• Exercise: Keep to one stretch of the data below, the lines from the one with "Pfizer boosters can be administered" up to and including the one with "their booster.", and return that stretch exactly.

Page images and extracted text
**********

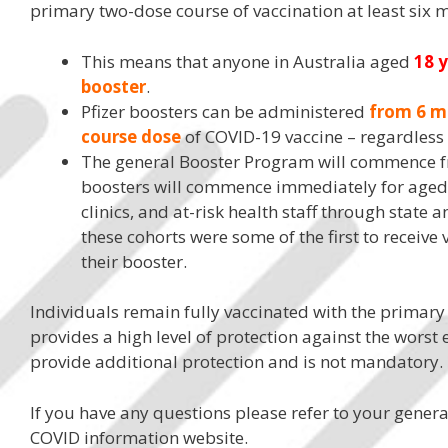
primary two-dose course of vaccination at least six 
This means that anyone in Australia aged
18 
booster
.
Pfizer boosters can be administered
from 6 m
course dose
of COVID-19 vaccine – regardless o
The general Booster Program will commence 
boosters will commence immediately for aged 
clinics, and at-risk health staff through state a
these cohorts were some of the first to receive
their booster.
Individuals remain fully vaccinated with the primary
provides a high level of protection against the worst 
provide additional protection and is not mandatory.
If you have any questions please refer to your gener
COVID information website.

**********

• Result for this exercise:
Pfizer boosters can be administered
from 6 m
course dose
of COVID-19 vaccine – regardless o
The general Booster Program will commence 
boosters will commence immediately for aged 
clinics, and at-risk health staff through state a
these cohorts were some of the first to receive
their booster.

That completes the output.